> [WHAT YOU NEED TO DO] Pick up the article on storing and replicating SGTC's DNA sequencing data where it stops, and continue it.

BEGIN GIVEN PASSAGE

Replicating and Storing DNA
Mostafa Ronaghi, the principal investigator at the Stanford Genome Technology Center (SGTC), is an expert in biotechnology who holds many patents in the area of DNA sequencing and developed a technology called Pyrosequencing that was used to map the human genome. Yet when it came to data storage, Ronaghi was no expert.
"We are biologists," he said, referring to his SGTC team. "We don't know anything about [storage-related] software, and our tolerance is very low as far as technology is concerned."
So when Ronaghi went looking for a way to safely store and replicate the enormous files SGTC's DNA Pyrosequencing Machines were producing, he made it clear to vendors that the solution he chose had to be easy to use, easy to scale, and the stored data easy to access.
Per Ronaghi, a single ultra-high-resolution image can be between 33 and 160 MB after processing, but about 60 to 70 GB when you include the raw data. And that very valuable (and expensive) data needed to be safely stored, and replicated at least once, to ensure the information was available in case of a machine failure and to allow Ronaghi and his team to share it with collaborators at other scientific research institutions.

END GIVEN PASSAGE
BEGIN SUPPLIED INFORMATION

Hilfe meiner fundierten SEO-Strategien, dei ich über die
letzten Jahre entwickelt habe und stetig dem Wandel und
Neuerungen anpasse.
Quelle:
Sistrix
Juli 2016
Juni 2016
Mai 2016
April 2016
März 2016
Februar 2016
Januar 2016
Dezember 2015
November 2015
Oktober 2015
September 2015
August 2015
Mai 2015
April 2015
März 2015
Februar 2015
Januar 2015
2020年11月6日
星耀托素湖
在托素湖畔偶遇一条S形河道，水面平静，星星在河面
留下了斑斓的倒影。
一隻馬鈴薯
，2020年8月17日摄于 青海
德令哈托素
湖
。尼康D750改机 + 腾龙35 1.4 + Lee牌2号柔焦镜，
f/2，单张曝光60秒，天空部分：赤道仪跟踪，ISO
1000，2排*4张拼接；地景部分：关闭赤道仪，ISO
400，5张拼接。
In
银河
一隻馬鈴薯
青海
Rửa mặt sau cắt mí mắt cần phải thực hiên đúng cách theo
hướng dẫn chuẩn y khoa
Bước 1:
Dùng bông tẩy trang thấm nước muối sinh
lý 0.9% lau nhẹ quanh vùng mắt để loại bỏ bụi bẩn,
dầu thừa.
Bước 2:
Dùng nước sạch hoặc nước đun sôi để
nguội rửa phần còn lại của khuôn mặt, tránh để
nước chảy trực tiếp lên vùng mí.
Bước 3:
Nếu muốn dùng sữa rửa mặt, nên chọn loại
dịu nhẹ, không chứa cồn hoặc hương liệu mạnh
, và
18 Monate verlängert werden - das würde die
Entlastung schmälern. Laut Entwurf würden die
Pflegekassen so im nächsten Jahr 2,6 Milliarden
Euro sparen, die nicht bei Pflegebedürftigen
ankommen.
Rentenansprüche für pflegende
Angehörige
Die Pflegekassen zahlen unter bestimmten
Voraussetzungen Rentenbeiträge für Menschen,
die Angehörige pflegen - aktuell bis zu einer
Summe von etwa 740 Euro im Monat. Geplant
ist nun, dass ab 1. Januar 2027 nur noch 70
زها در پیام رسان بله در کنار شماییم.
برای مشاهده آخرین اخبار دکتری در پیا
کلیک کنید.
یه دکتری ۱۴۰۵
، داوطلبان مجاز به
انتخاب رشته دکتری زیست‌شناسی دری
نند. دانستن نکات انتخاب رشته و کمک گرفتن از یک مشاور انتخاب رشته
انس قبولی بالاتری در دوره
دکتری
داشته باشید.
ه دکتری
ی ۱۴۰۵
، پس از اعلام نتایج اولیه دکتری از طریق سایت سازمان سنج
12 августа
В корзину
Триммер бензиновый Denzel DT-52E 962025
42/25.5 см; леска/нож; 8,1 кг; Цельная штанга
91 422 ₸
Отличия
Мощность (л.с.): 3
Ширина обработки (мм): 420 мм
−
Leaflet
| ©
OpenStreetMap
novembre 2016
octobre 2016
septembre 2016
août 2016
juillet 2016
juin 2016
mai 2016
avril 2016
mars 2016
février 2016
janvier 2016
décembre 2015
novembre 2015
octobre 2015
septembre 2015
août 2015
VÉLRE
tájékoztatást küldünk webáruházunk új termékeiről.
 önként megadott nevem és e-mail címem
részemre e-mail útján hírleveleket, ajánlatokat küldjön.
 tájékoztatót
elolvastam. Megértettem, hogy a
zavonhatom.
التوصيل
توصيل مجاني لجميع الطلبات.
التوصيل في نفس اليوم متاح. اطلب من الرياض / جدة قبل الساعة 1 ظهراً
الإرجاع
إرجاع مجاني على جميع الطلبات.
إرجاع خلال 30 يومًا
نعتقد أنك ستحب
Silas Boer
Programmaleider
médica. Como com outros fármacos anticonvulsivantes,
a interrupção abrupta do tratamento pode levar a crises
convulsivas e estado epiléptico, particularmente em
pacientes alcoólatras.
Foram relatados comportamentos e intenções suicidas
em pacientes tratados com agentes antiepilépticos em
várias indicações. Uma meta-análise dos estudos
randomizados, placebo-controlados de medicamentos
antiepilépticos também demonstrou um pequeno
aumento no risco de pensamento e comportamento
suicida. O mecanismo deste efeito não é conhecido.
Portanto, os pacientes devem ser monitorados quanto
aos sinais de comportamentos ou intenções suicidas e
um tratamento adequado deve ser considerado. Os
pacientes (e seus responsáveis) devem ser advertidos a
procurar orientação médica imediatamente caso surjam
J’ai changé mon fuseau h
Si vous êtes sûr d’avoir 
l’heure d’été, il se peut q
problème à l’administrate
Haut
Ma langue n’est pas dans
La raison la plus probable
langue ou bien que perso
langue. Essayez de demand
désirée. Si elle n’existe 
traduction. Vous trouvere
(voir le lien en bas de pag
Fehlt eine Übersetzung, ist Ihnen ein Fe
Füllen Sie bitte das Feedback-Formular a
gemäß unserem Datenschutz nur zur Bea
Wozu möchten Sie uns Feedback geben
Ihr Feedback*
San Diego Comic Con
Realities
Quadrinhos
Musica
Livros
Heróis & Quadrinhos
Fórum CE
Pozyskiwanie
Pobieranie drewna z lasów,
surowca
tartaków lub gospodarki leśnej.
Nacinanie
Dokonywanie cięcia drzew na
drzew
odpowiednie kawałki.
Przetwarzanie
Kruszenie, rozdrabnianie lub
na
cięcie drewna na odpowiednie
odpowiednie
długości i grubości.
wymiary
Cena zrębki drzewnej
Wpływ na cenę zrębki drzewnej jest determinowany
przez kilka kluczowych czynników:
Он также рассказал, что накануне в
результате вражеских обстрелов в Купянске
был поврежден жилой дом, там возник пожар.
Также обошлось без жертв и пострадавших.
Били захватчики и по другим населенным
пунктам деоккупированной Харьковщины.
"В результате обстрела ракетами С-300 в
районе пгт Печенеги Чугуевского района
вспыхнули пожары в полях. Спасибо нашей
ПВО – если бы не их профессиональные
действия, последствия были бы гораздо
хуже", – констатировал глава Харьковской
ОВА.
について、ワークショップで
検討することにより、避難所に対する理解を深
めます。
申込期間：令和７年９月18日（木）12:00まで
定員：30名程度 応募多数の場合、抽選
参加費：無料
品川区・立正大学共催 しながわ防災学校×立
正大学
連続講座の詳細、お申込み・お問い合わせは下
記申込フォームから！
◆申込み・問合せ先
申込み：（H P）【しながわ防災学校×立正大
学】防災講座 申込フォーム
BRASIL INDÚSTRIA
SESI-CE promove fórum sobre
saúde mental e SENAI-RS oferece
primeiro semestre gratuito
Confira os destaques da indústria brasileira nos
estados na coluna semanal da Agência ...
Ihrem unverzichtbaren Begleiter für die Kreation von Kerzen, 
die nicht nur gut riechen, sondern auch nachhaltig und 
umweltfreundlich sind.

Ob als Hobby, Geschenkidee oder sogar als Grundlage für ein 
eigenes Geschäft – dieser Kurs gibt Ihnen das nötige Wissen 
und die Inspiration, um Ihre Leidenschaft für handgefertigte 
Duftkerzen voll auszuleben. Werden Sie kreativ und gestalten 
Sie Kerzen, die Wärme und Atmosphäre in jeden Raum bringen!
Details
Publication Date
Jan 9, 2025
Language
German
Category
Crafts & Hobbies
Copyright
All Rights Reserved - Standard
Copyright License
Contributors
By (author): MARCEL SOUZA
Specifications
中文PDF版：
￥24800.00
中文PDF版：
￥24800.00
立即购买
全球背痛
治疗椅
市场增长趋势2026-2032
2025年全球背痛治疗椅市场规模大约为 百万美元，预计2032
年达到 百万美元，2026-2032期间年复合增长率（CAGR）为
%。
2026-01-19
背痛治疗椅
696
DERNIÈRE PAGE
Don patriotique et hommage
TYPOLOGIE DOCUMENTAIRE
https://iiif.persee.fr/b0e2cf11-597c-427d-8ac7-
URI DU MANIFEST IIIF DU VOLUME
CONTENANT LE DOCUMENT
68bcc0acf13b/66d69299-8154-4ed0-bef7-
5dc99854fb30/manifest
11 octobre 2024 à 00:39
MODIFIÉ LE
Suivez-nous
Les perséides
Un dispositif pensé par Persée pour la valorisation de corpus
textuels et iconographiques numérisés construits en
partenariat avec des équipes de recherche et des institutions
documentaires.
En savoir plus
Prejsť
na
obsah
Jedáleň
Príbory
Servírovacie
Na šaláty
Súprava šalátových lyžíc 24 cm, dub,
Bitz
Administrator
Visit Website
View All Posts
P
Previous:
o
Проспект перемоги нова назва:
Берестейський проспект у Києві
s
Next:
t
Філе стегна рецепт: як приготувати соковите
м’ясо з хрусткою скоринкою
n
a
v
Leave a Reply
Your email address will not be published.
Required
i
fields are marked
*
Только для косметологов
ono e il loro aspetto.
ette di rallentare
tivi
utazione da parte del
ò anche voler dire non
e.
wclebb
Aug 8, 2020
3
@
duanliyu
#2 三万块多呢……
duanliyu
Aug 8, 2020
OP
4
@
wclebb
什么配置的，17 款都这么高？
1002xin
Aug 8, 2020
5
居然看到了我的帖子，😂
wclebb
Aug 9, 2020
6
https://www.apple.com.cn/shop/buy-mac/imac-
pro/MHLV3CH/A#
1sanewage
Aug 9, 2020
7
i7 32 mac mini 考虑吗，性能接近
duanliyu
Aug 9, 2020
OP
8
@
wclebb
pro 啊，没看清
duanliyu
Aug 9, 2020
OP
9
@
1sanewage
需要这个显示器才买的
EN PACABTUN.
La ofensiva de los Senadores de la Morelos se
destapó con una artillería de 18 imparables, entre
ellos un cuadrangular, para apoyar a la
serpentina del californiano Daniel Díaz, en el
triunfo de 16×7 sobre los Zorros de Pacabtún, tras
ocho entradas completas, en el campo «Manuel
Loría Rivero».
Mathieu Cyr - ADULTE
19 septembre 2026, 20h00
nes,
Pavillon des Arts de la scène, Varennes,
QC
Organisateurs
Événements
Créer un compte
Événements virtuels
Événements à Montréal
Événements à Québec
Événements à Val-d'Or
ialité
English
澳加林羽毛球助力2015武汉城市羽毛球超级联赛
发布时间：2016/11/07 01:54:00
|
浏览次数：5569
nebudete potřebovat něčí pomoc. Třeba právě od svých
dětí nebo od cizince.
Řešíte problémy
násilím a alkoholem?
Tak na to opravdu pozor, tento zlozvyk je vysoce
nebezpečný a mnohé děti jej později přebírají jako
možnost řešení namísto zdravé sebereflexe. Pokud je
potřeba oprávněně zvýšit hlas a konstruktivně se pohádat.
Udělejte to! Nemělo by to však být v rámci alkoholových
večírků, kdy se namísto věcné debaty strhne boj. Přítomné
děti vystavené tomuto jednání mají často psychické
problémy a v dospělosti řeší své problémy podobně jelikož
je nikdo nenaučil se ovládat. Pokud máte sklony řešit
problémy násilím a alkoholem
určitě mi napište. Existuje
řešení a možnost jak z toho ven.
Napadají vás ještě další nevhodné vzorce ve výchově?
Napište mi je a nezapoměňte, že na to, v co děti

END SUPPLIED INFORMATION

> [RESPONSE AREA]
Until recently, SGTC was using an archive system to store its ultra-high-resolution/data-intensive files. "But tracking those files was a headache," said Ronaghi. And the system was painfully slow when it came to accessing material. So Ronaghi was on the lookout for a better solution.
In 2006, Ronaghi heard about Parascale, which was developing a virtual storage network (VSN) that could run on commodity hardware, such as x86 Linux or Dell servers. Ronaghi contacted Parascale, and as soon as the Parascale VSN was available, became one of the first customers.
SGTC took delivery of its Parascale VSN in early Fall 2007, and so far is very happy with it.
Installation was very easy, said Ronaghi, as was using the software. "It has a very nice GUI, very simple, so we can track what the load is on the hardware. Parascale allows us to set rules, and to maintain three or four copies of each image. So if we lose two disk drives or two servers, we feel safe that we won't lose the data."
Ronaghi also liked that the Parascale VSN could run on SGTC's Dell x86 servers, meaning SGTC didn't have to buy additional hardware or appliances, and could scale up as necessary. Currently, SGTC has the ability to store 3 TB of data, but it plans on expanding the system to store 10 TB in the first half of 2008.
Besides giving SGTC the ability to incrementally scale to meet its storage requirements, the Parascale VSM is fast. "It scales both in storage capacity and bandwidth," said Ronaghi. "And that was quite unique for us because with the [archive] system, you could increase storage but [not] bandwidth." With Parascale, he said, more users can access the system without slowing it down, which is a definite plus.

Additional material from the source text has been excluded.